**Your task:** Below are the records; repeat exactly their lines between the line holding "11: (858, 291)" and the line holding "15: (61, 174)", inclusive, skipping the pictures.

**Given information:**
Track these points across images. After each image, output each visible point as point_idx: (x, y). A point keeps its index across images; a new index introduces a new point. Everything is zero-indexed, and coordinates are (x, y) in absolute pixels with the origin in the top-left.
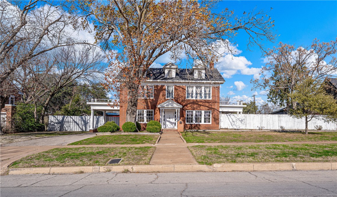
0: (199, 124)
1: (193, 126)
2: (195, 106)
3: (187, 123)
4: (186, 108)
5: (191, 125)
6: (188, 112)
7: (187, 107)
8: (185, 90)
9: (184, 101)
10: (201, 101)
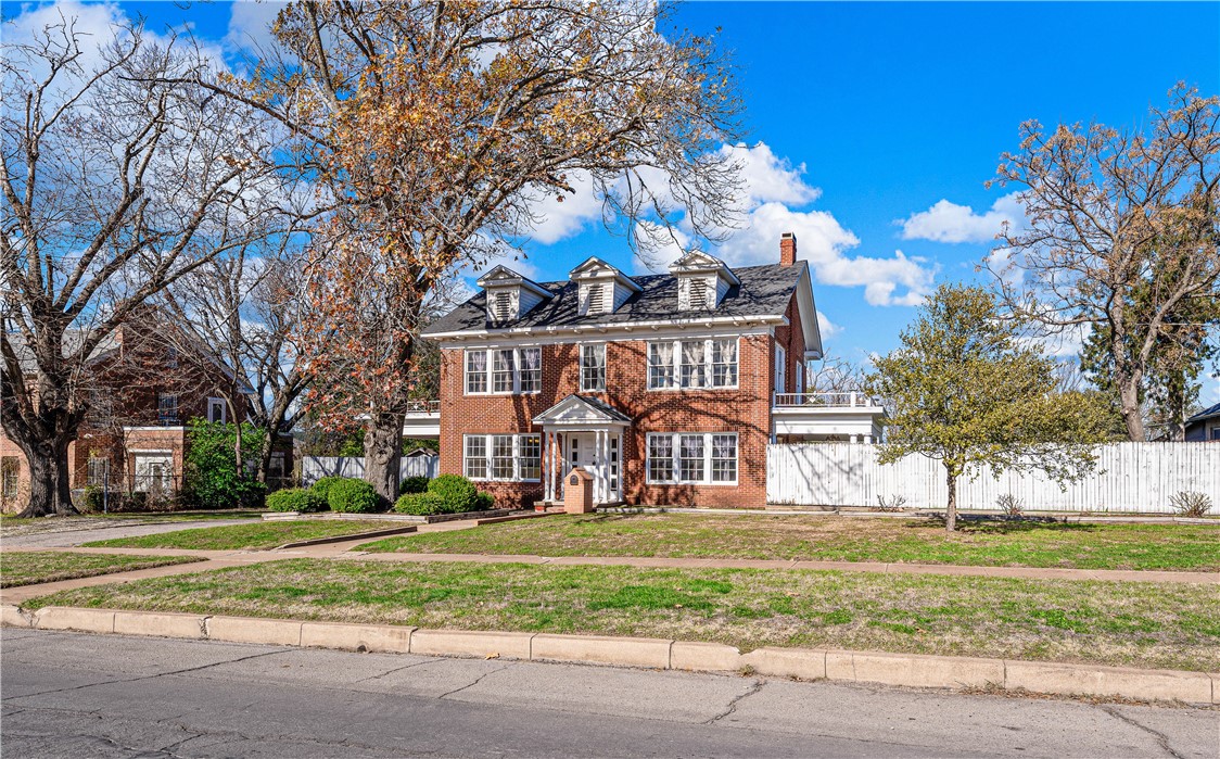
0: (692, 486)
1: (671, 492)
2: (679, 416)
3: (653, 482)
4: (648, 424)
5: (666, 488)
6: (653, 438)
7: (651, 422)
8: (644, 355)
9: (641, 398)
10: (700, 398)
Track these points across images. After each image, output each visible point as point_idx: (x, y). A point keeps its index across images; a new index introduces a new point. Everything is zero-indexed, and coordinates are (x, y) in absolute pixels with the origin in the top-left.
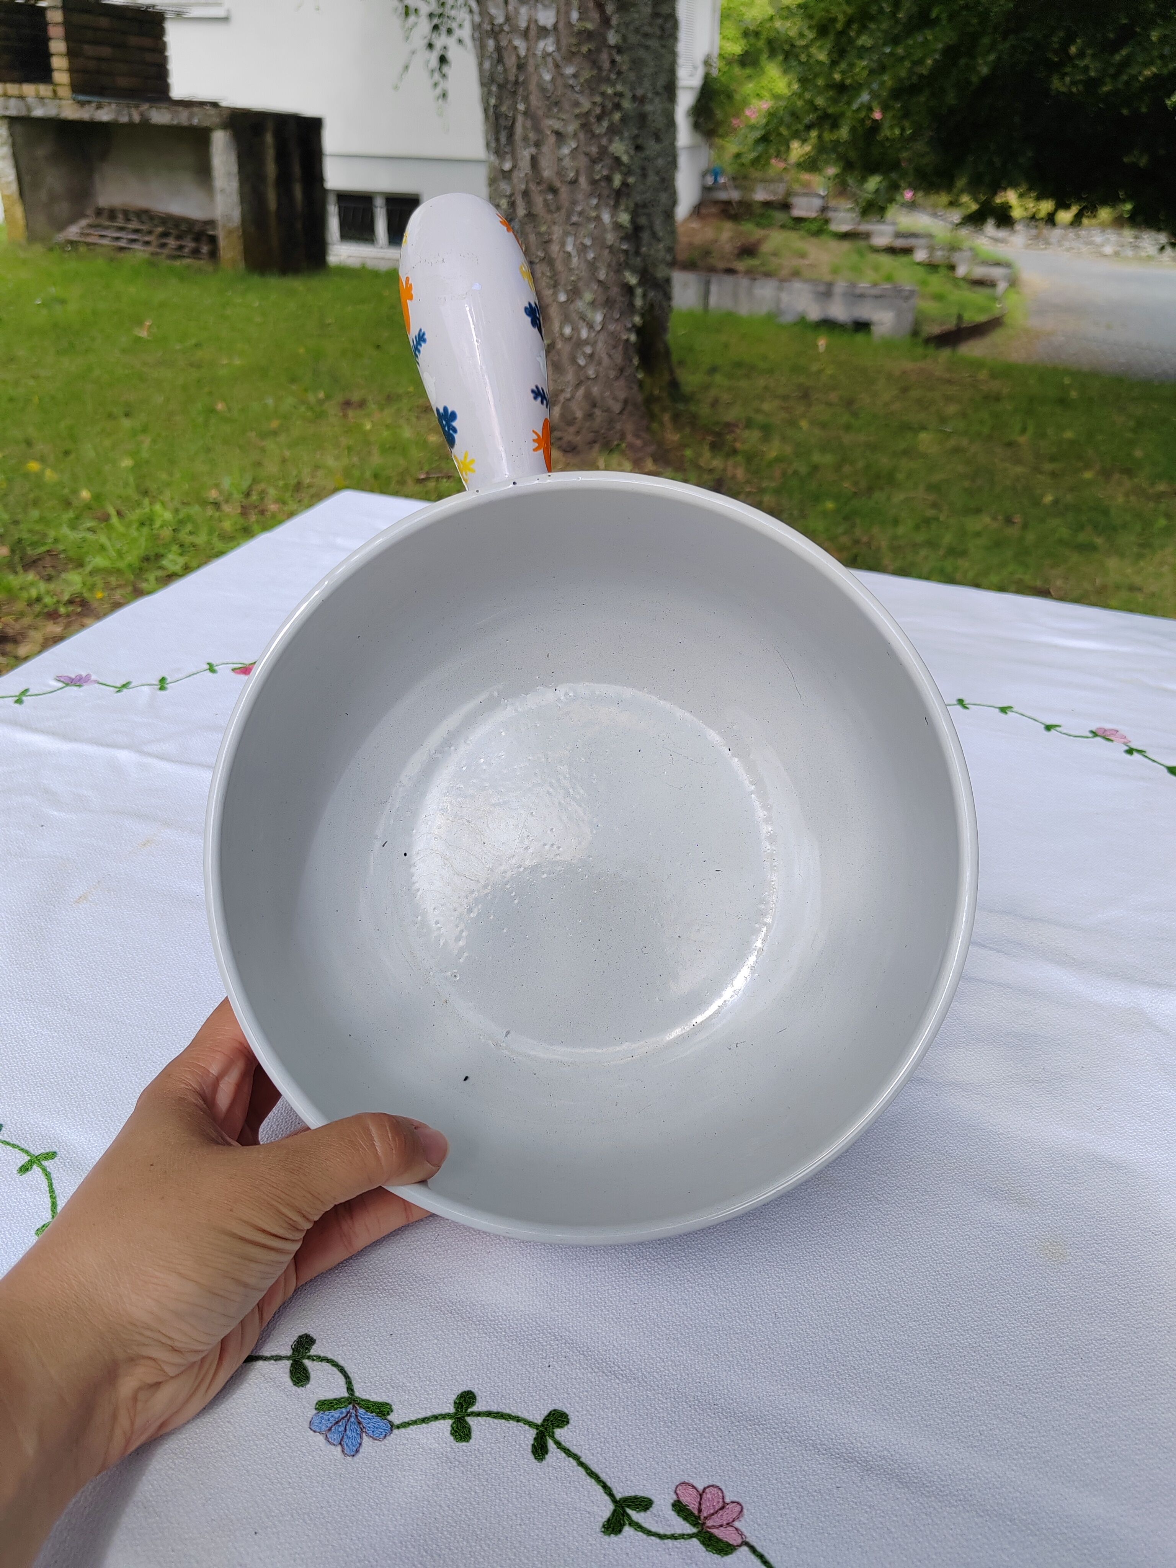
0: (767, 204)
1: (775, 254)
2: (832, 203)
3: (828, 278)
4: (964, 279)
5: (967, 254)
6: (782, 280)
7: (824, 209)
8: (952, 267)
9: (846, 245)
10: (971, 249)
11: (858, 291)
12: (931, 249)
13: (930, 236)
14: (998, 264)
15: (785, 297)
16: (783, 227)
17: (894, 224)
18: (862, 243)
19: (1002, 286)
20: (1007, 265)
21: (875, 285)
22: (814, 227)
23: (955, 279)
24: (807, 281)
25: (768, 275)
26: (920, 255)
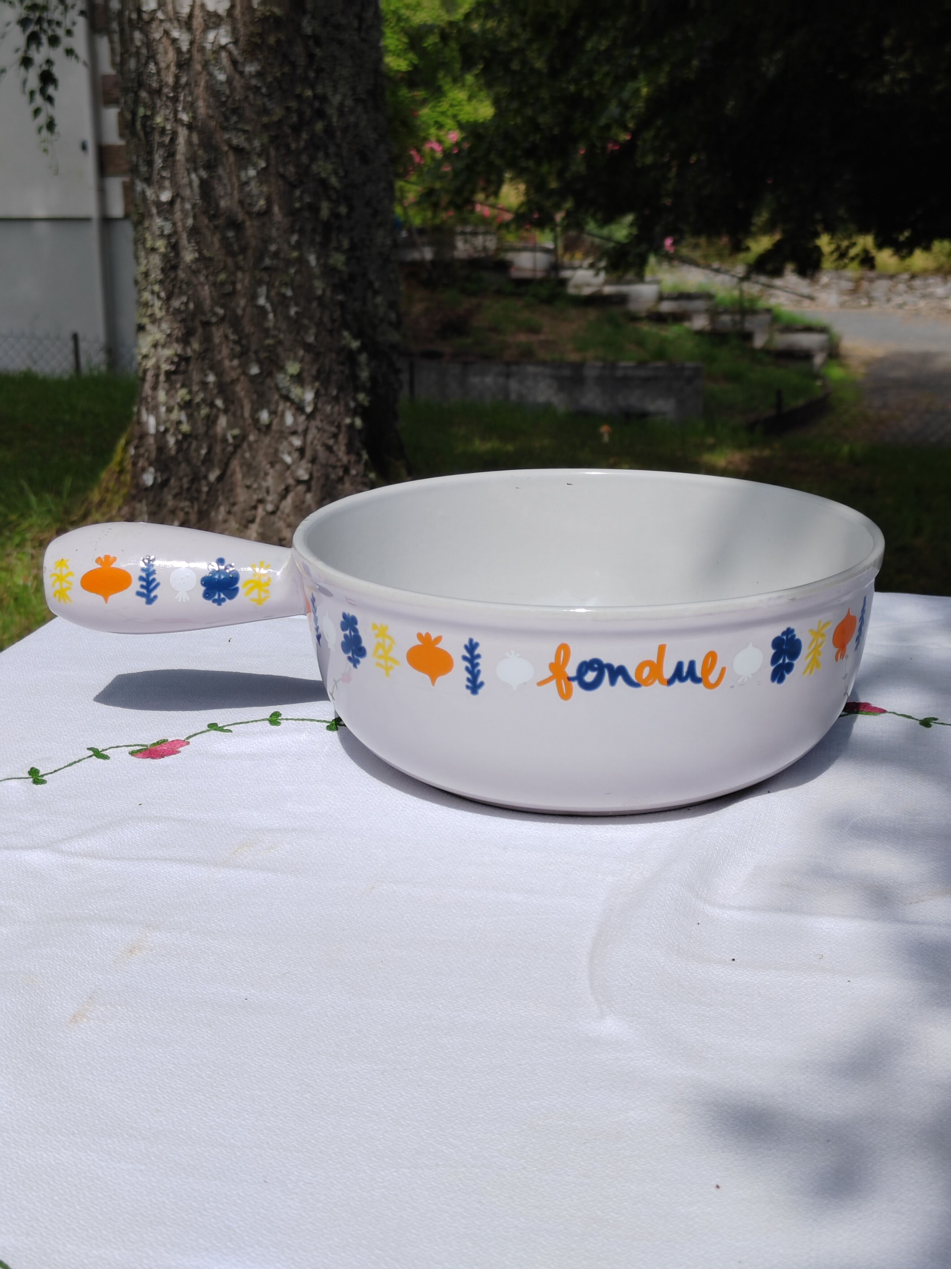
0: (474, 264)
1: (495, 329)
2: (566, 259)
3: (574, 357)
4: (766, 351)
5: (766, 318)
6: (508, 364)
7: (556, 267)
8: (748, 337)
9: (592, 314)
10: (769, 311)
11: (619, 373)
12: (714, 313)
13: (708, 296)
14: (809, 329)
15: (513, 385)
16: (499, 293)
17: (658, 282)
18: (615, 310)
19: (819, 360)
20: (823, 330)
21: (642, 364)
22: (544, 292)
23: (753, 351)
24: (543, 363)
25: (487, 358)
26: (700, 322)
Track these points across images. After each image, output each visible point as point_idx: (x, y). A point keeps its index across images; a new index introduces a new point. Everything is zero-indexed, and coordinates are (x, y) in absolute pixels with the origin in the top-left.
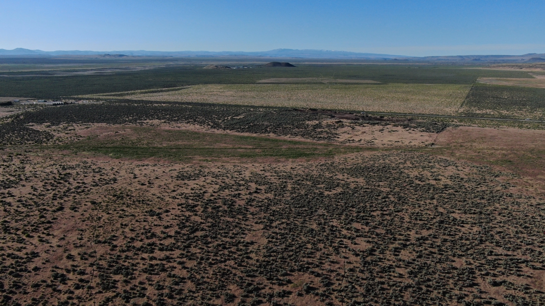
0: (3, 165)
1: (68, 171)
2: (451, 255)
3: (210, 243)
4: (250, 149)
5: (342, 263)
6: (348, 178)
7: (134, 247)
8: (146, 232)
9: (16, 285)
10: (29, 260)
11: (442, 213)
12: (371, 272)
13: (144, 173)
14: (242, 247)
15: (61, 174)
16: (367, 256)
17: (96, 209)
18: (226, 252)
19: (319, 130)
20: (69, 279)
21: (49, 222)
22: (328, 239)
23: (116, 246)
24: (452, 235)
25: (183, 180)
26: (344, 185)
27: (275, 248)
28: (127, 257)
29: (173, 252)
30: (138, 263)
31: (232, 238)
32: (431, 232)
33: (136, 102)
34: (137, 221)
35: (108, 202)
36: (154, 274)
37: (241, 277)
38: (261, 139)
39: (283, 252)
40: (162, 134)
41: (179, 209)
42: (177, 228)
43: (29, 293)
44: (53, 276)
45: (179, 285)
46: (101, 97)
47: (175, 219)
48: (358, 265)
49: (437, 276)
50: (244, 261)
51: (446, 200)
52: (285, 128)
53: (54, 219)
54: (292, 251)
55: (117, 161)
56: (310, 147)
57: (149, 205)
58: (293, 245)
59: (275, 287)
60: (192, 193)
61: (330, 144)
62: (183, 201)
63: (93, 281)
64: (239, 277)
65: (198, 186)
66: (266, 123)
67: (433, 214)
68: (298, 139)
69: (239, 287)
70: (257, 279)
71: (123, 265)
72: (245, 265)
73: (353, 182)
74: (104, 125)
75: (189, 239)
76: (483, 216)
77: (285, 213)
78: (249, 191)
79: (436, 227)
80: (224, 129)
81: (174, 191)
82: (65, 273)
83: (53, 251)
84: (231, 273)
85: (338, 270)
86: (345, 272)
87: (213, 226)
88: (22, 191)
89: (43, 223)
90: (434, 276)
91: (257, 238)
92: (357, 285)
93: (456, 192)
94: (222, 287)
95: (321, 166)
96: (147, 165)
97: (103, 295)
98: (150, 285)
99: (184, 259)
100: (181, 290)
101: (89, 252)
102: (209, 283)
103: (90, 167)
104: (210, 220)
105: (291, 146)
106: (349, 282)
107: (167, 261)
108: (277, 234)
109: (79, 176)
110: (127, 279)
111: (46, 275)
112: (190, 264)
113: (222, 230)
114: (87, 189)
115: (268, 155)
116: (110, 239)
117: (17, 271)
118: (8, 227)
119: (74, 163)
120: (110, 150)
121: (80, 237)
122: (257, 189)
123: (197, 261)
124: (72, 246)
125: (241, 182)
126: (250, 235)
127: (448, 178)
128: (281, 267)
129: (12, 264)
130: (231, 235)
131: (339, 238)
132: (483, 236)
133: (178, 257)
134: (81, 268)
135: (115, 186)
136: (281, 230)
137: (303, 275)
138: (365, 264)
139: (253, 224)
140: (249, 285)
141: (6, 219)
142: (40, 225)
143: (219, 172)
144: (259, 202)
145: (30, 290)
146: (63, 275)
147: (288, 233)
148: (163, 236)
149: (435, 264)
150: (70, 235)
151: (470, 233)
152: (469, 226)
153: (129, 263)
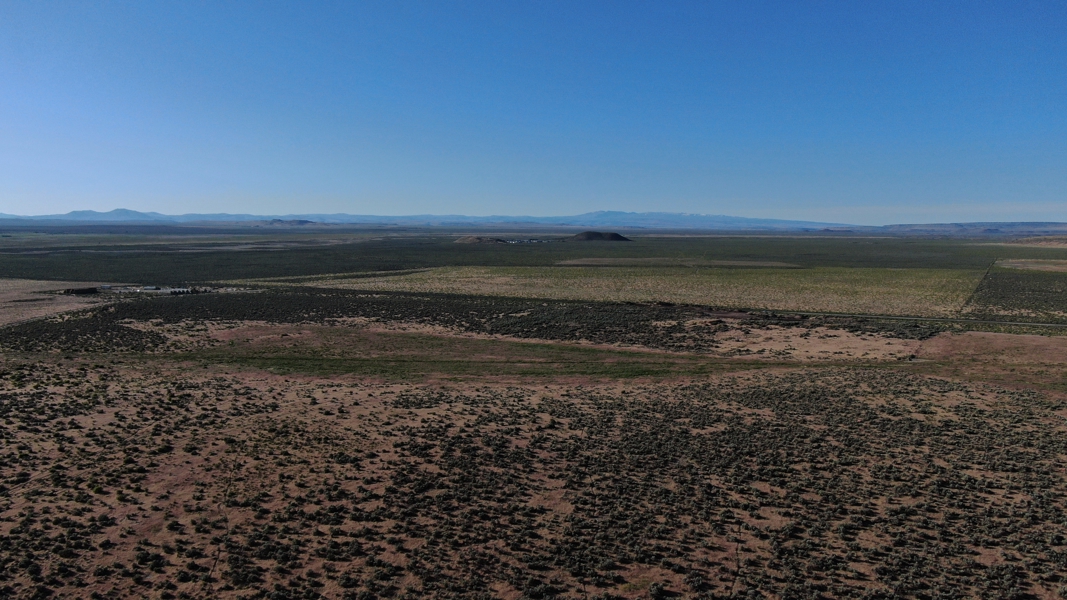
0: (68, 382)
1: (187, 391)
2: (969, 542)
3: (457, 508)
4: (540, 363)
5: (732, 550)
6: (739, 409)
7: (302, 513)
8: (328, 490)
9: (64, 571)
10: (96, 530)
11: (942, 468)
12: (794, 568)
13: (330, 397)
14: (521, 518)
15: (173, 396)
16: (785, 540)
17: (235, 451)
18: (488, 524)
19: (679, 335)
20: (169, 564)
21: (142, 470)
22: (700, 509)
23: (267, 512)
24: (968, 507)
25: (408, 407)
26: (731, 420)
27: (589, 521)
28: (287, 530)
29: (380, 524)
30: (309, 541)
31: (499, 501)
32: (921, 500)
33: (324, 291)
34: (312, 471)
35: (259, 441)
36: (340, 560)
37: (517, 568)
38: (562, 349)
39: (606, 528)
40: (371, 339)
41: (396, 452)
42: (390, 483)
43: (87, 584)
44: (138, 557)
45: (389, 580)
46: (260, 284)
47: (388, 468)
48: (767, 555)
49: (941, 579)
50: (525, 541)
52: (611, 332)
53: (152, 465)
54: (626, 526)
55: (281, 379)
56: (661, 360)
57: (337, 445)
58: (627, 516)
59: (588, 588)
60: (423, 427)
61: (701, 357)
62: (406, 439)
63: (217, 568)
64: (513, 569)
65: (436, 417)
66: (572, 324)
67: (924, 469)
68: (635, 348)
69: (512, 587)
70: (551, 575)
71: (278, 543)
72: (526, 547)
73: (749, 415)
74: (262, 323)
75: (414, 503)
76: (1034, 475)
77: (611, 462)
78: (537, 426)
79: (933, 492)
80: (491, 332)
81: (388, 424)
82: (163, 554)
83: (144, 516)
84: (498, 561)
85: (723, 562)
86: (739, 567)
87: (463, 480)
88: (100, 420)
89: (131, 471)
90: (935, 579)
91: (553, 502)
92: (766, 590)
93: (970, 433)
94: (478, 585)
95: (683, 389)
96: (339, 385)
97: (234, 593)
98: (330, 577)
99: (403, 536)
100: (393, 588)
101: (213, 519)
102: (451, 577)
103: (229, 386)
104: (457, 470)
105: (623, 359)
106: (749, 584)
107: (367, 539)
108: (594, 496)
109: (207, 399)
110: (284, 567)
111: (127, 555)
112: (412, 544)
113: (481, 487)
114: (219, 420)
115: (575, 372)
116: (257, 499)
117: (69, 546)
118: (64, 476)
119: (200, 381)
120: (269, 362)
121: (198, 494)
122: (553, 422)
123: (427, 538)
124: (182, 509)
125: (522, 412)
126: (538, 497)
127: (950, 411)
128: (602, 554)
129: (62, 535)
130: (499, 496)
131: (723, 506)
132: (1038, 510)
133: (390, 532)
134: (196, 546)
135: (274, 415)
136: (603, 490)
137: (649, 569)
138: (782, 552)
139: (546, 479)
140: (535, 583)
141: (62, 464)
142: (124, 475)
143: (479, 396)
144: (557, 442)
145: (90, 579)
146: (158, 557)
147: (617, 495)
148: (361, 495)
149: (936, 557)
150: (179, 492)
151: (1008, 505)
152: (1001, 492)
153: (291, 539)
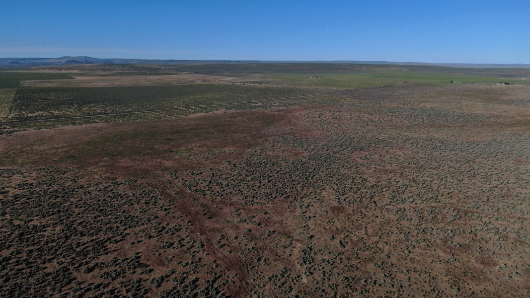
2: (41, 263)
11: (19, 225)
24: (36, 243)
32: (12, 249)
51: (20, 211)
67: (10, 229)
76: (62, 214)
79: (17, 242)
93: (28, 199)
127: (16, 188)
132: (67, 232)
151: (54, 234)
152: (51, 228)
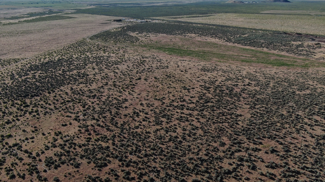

**Output for this exercise:**
11: (858, 291)
12: (931, 249)
13: (930, 236)
14: (998, 264)
15: (785, 297)
16: (783, 227)
17: (894, 224)
18: (862, 243)
19: (1002, 286)
20: (1007, 265)
21: (875, 285)
22: (814, 227)
23: (955, 279)
24: (807, 281)
25: (768, 275)
26: (920, 255)
0: (474, 264)
1: (495, 329)
2: (566, 259)
3: (574, 357)
4: (766, 351)
5: (766, 318)
6: (508, 364)
7: (556, 267)
8: (748, 337)
9: (592, 314)
10: (769, 311)
11: (619, 373)
12: (714, 313)
13: (708, 296)
14: (809, 329)
15: (513, 385)
16: (499, 293)
17: (658, 282)
18: (615, 310)
19: (819, 360)
20: (823, 330)
21: (642, 364)
22: (544, 292)
23: (753, 351)
24: (543, 363)
25: (487, 358)
26: (700, 322)
Track these points across images. After each image, output each visible point as point_idx: (x, y). A point keeps its index across images; a new index introduces a new point. Everything is zero-indexed, and coordinates are (x, y) in absolute pixels with the origin in the top-left.
0: (3, 165)
1: (68, 171)
2: (451, 255)
3: (210, 243)
4: (250, 149)
5: (342, 263)
6: (348, 178)
7: (134, 247)
8: (146, 232)
9: (16, 285)
10: (29, 260)
11: (442, 213)
12: (371, 272)
13: (144, 173)
14: (242, 247)
15: (61, 174)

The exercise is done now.